No dia seguinte, através de um comunicado, a Procuradoria-Geral da República (PGR) de Angola dava conta de que no âmbito da investigação a decorrer em Portugal tinham sido "recuperadas avultadas quantias em dólares americanos e em euros, parte já restituída ao Estado angolano, após a respectiva apreensão judicial decretada pelo juiz do Tribunal Central de Instrução Criminal [TCIC], Carlos Alexandre".

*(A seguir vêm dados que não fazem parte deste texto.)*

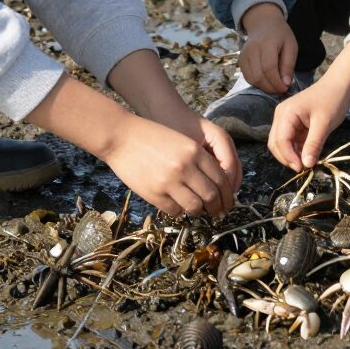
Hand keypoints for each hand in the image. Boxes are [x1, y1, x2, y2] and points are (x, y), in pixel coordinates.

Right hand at [102, 113, 235, 217]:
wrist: (121, 137)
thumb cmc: (152, 136)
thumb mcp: (181, 141)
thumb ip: (198, 159)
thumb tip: (215, 184)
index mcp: (195, 151)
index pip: (221, 178)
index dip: (227, 194)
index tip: (228, 201)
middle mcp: (185, 167)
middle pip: (211, 195)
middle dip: (218, 207)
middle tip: (218, 212)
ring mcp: (169, 182)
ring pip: (194, 206)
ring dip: (199, 212)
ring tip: (199, 211)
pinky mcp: (154, 194)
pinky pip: (175, 210)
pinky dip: (180, 212)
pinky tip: (179, 207)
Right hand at [239, 4, 296, 94]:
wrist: (263, 23)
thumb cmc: (280, 36)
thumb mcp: (291, 46)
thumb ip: (288, 65)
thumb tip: (286, 84)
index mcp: (267, 43)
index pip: (269, 68)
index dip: (277, 82)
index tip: (285, 88)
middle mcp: (252, 49)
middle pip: (259, 76)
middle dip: (271, 87)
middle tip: (281, 89)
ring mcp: (244, 55)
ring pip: (252, 79)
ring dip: (264, 87)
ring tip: (274, 85)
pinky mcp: (240, 60)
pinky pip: (247, 77)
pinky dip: (257, 83)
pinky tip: (266, 80)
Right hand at [269, 79, 349, 170]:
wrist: (339, 87)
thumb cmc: (332, 100)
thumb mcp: (324, 124)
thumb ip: (313, 144)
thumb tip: (306, 165)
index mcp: (286, 113)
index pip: (280, 140)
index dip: (289, 157)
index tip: (301, 169)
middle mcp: (281, 116)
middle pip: (276, 143)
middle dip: (287, 158)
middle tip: (304, 168)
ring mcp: (286, 120)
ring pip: (281, 144)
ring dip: (292, 155)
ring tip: (307, 163)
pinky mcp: (293, 125)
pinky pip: (291, 141)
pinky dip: (297, 150)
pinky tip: (308, 155)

A nota assinada pelo procurador-geral angolano, José Maria de Sousa, dava também conta da realização, na véspera, nos arredores de Lisboa, de uma busca na qual foram apreendidas "viaturas de topo de gama e diversa documentação". As notícias então divulgadas davam conta da apreensão de um automóvel, uma mota e cerca de 200 mil euros na moradia de Álvaro Sobrinho, na zona de Sintra.

Investigação concluída

A investigação estará agora na fase conclusiva, tendo o presidente do BESA sido convocado para ser ouvido como arguido, o que aconteceu na terça-feira no TCIC. O interrogatório terminou já perto da meia-noite, tendo o juiz Carlos Alexandre fixado a proibição de contacto com os outros três arguidos e a prestação de uma caução de 500 mil euros, no prazo de dez dias. Álvaro Sobrinho fez-se acompanhar pelo advogado Artur Marques, que no final anunciou que irá apresentar recurso do despacho para o Tribunal da Relação de Lisboa.

A fraude no Banco Nacional de Angola (BNA) foi detectada através de um inquérito interno, através do qual se apurou terem sido desviados, entre Setembro e Novembro de 2009, mais de 137 milhões de dólares. O esquema funcionou através da emissão de ordens de pagamento de facturas referentes a bens supostamente fornecidos ao Estado angolano por empresas estrangeiras.

As transferências eram feitas através do BES de Londres - por se tratar do banco correspondente do BNA -, tendo o dinheiro ido parar depois a diversos países. Segundo a queixa apresentada no DCIAP, ascendia a 33 milhões de dólares a verba encaminhada para o nosso país.